Exercise details: Nothing but the lines from the start of the data through the line with "Rendered at 2001 by 1125 pixels." should appear in the answer, each retyped exactly, and pictures should not.

Records from a data source
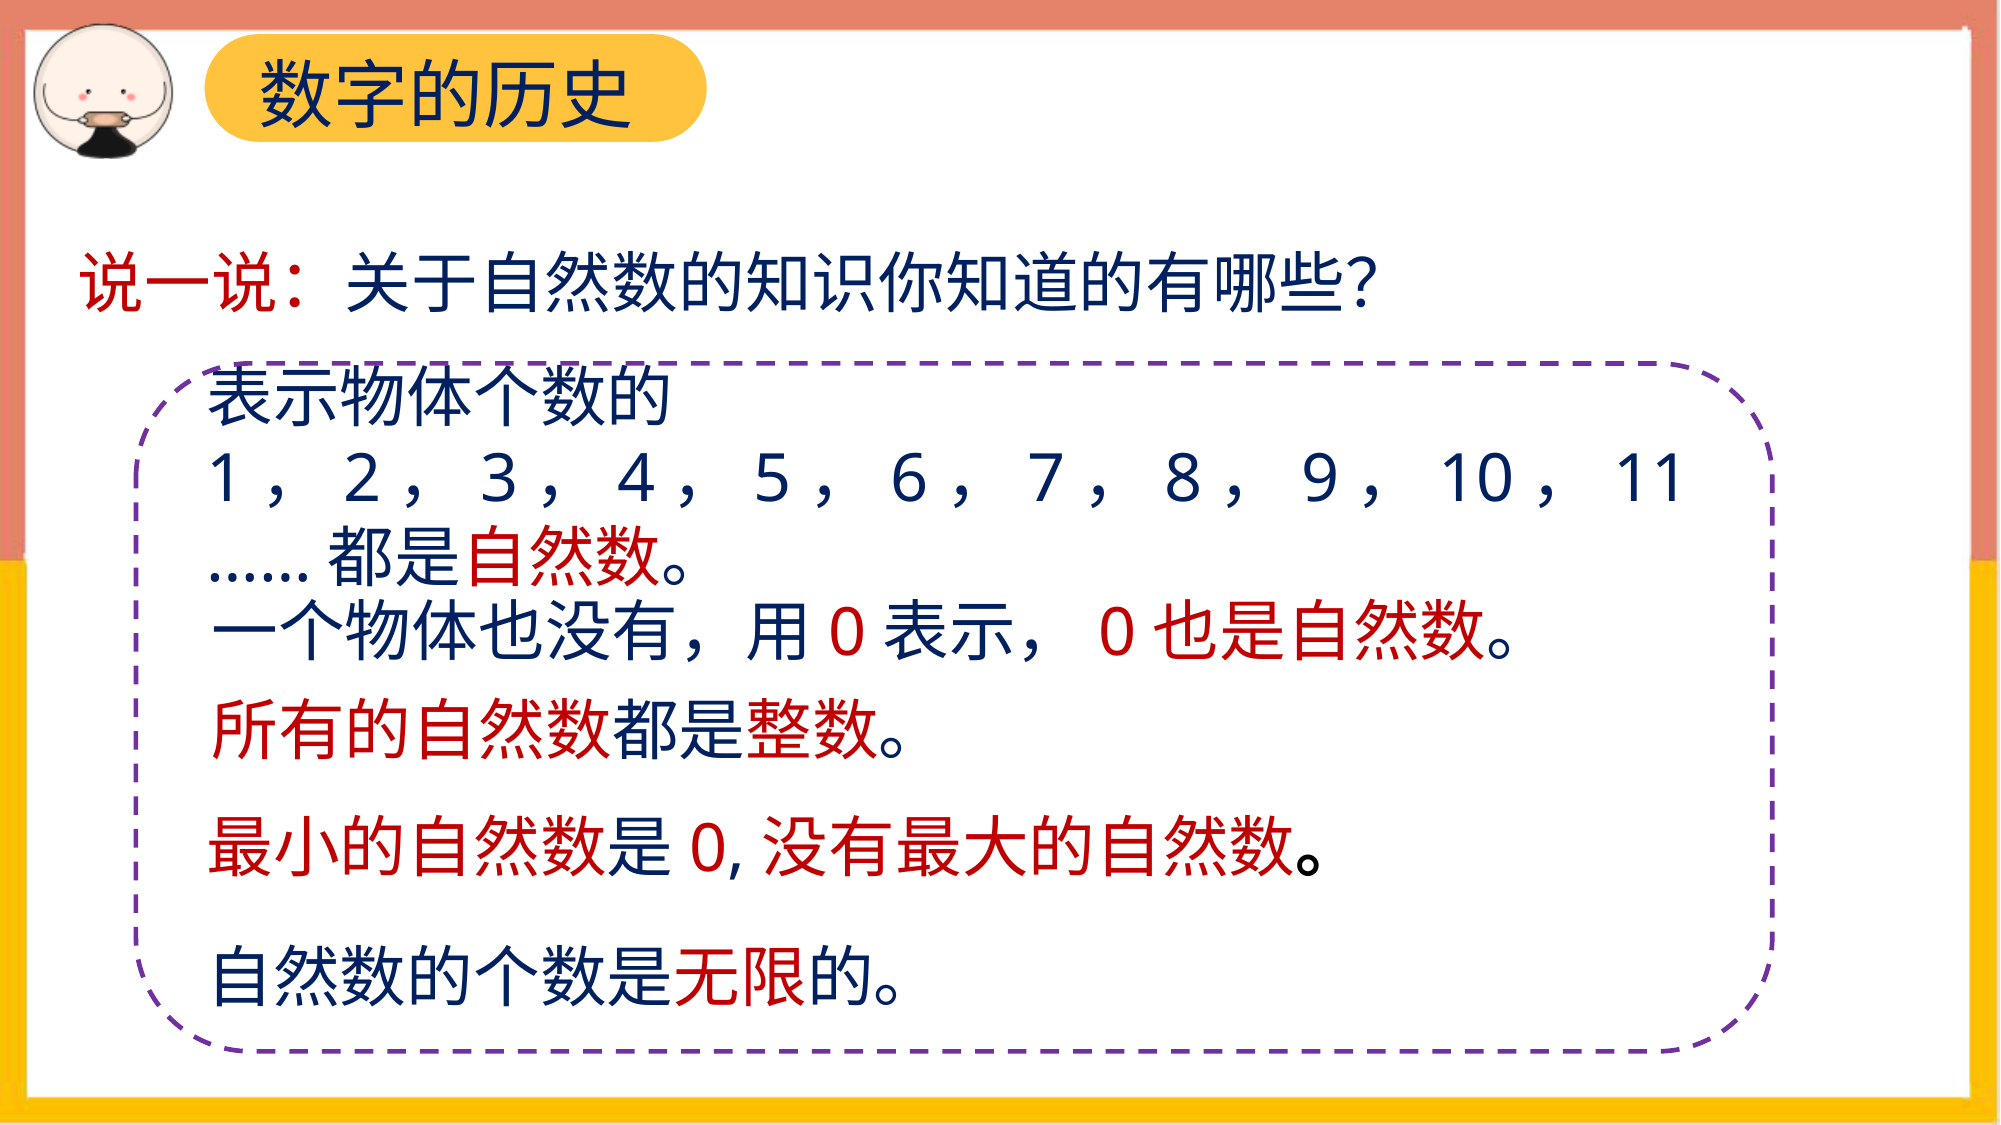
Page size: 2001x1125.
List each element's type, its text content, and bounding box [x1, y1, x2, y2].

text_box 数字的历史 [203, 33, 708, 143]
text_box 说一说：关于自然数的知识你知道的有哪些？ [63, 233, 1904, 329]
text_box [134, 362, 1774, 1053]
picture [0, 0, 2001, 1125]
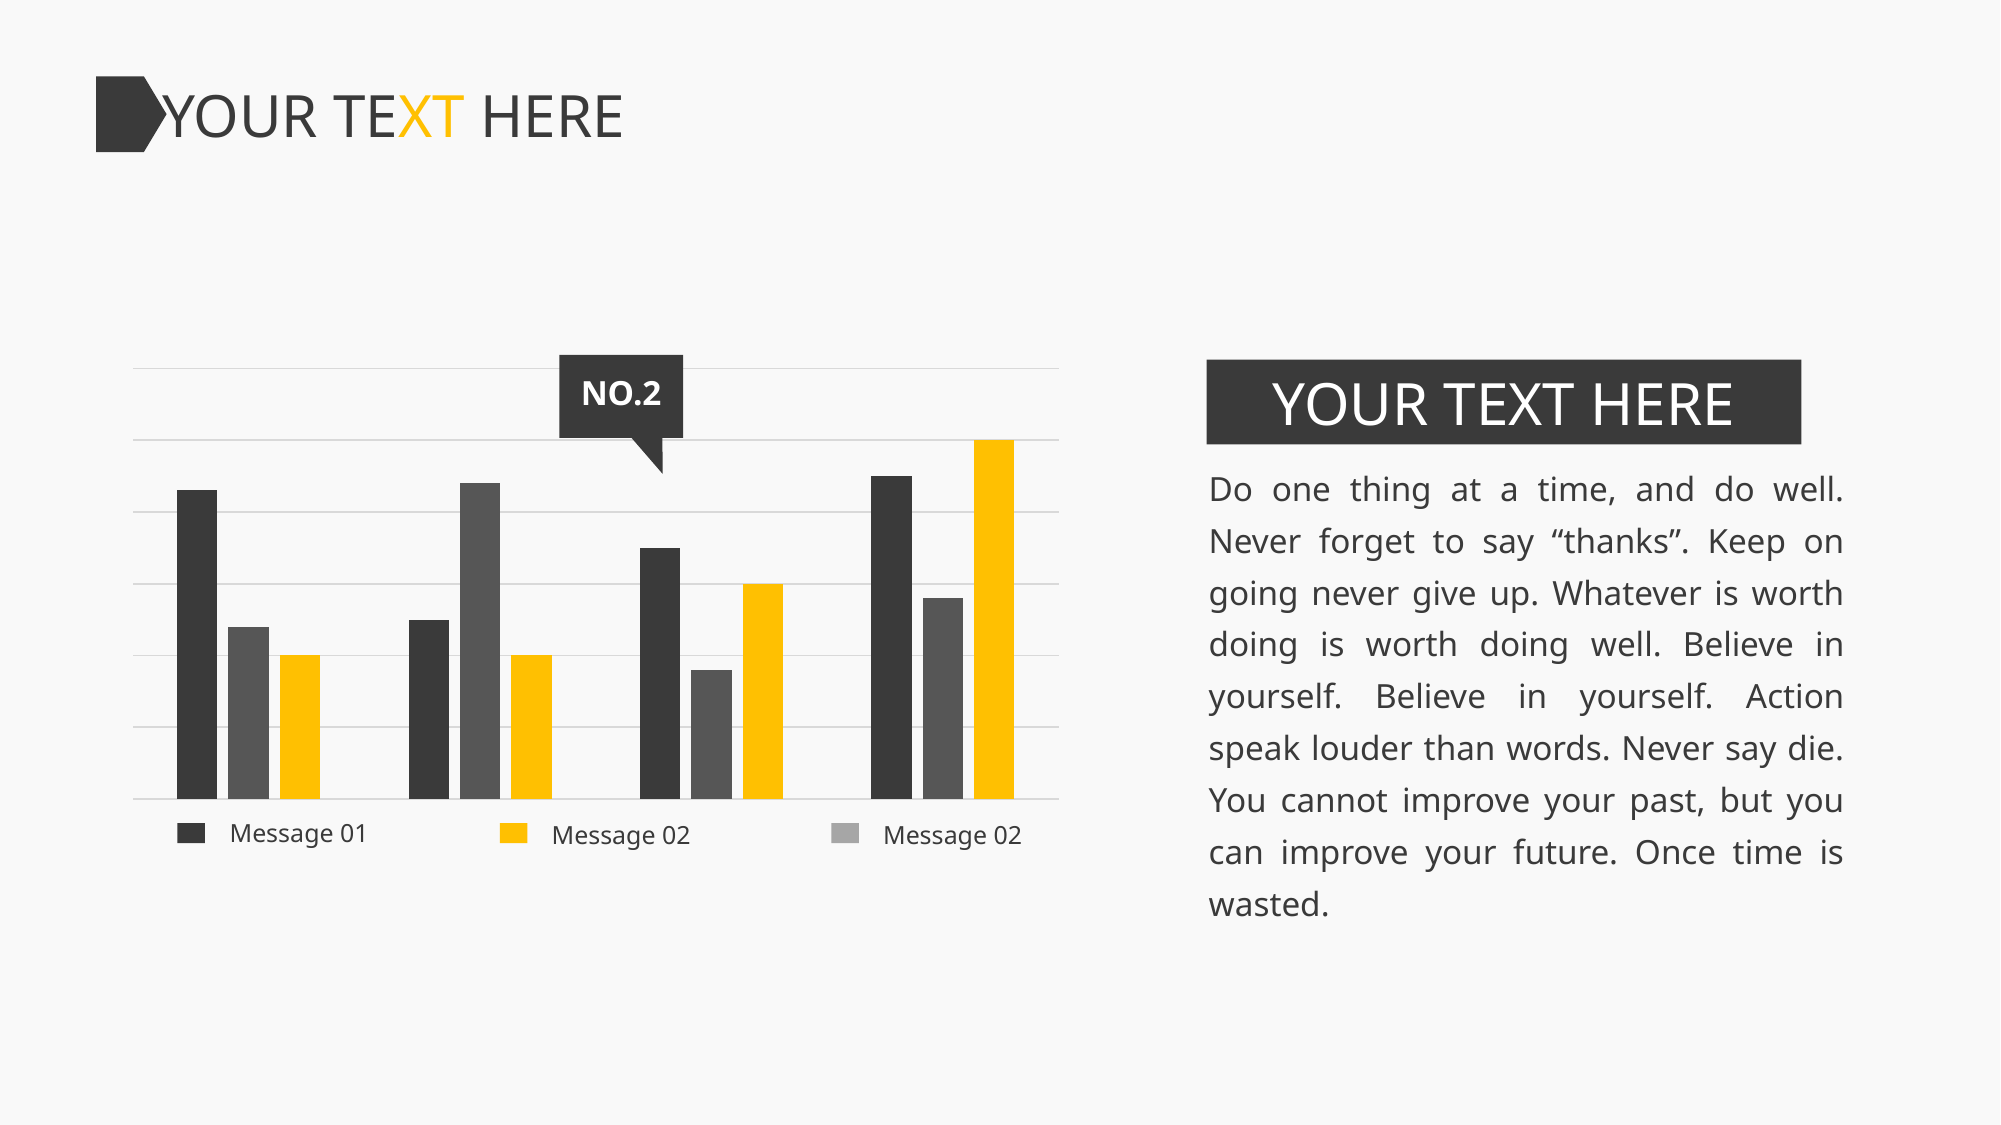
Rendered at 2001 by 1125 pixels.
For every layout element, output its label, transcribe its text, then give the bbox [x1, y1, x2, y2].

text_box YOUR TEXT HERE [1206, 359, 1802, 445]
text_box [830, 822, 860, 844]
chart [113, 359, 1078, 808]
text_box Message 01 [0, 809, 622, 855]
text_box Message 02 [919, 812, 1194, 857]
text_box Message 02 [323, 812, 919, 857]
text_box [499, 822, 528, 844]
text_box [176, 822, 206, 844]
text_box Do one thing at a time, and do well. Never forget to say “thanks”. Keep on going never give up. Whatever is worth doing is worth doing well. Believe in yourself. Believe in yourself. Action speak louder than words. Never say die. You cannot improve your past, but you can improve your future. Once time is wasted. [1194, 448, 1860, 930]
text_box [558, 353, 685, 359]
text_box YOUR TEXT HERE [95, 71, 691, 157]
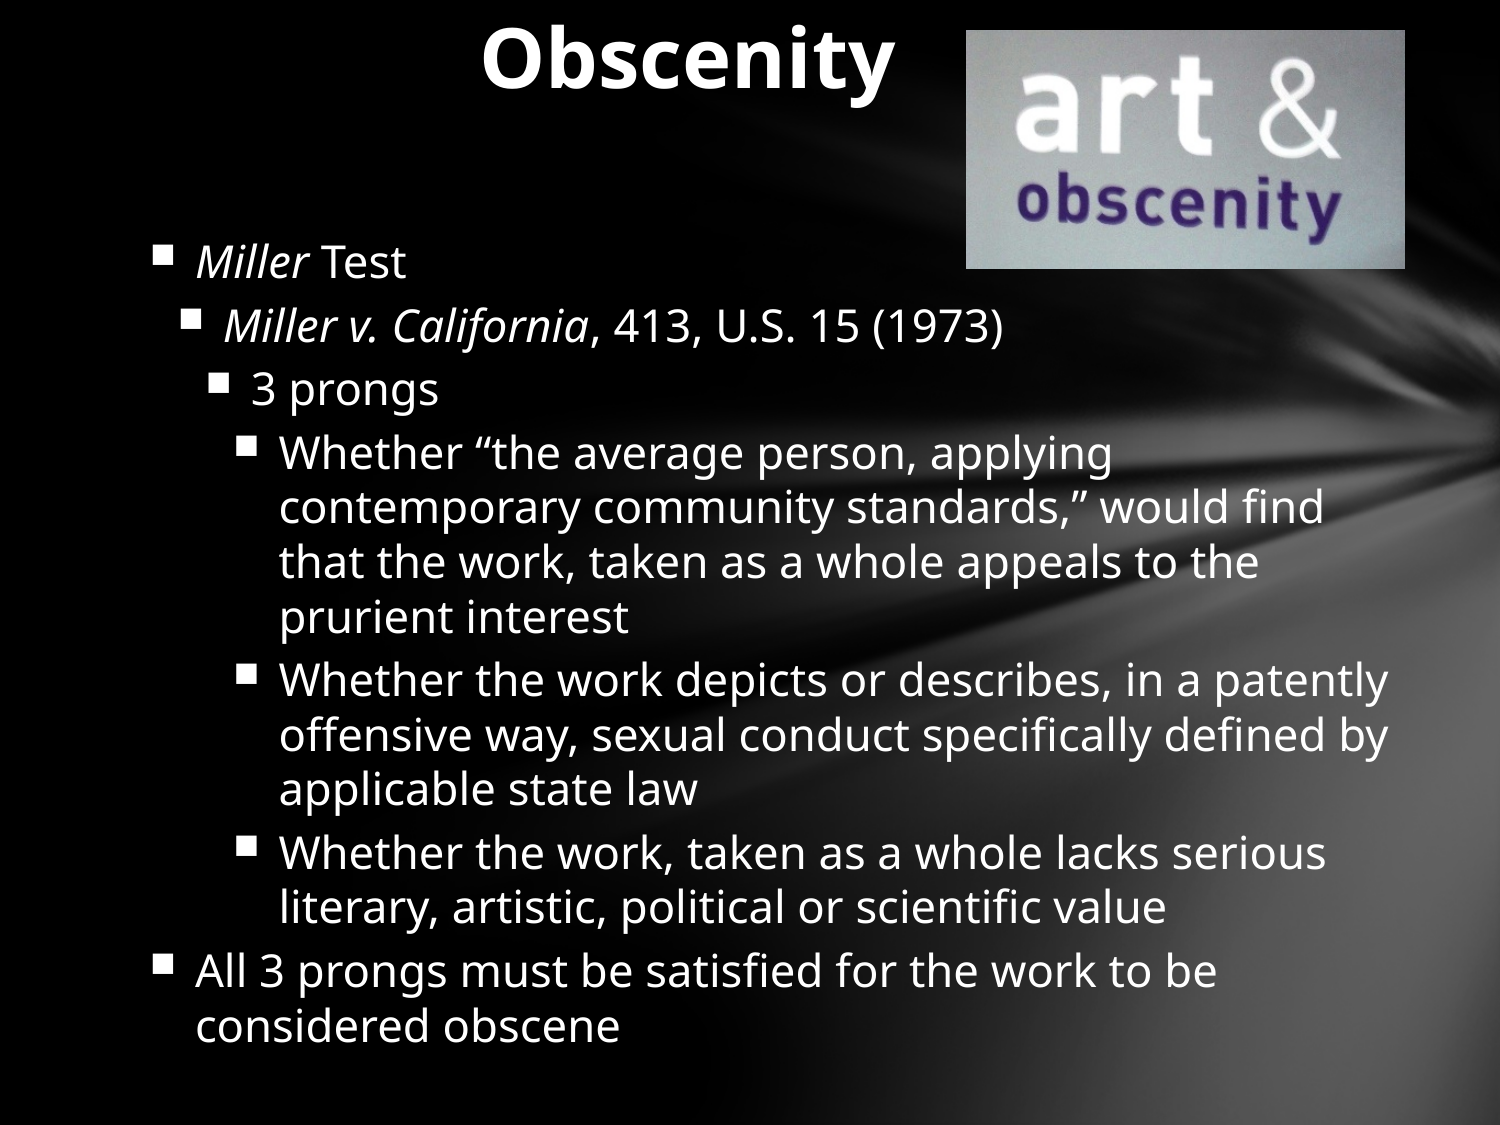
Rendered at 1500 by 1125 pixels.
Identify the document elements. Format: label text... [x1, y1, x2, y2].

picture [966, 30, 1405, 269]
list Miller Test Miller v. California, 413, U.S. 15 (1973) 3 prongs Whether “the average person, applying contemporary community standards,” would find that the work, taken as a whole appeals to the prurient interest Whether the work depicts or describes, in a patently offensive way, sexual conduct specifically defined by applicable state law Whether the work, taken as a whole lacks serious literary, artistic, political or scientific value All 3 prongs must be satisfied for the work to be considered obscene [39, 225, 1407, 1066]
title Obscenity [57, 37, 961, 213]
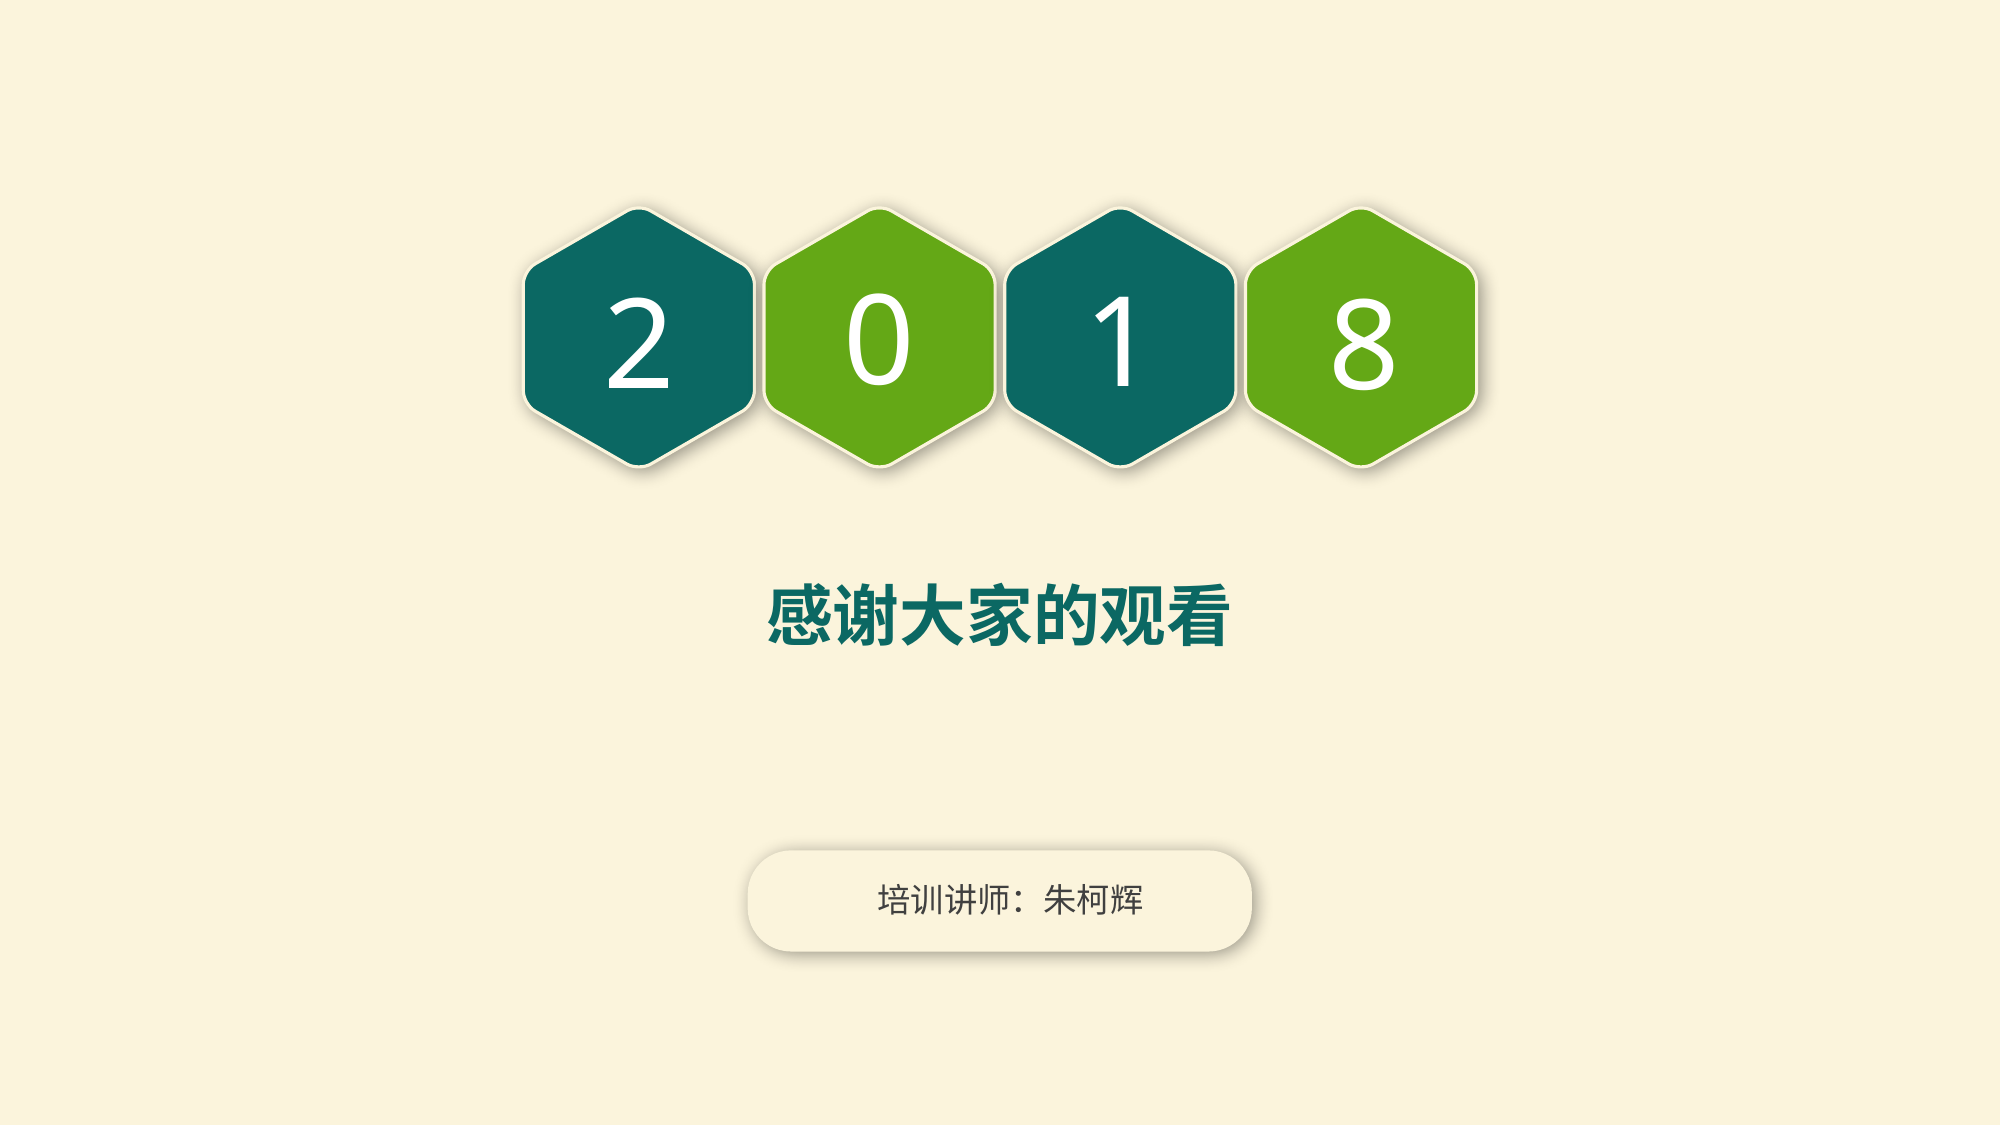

Answer area:
Page size: 2001x1125.
List each element's type, its text content, and bounding box [x1, y1, x2, y2].

text_box 数字的历史 [203, 33, 708, 143]
text_box 说一说：关于自然数的知识你知道的有哪些？ [63, 233, 1904, 329]
text_box [134, 362, 1774, 1053]
picture [0, 0, 2001, 1125]
Rendered at 2001 by 1125 pixels.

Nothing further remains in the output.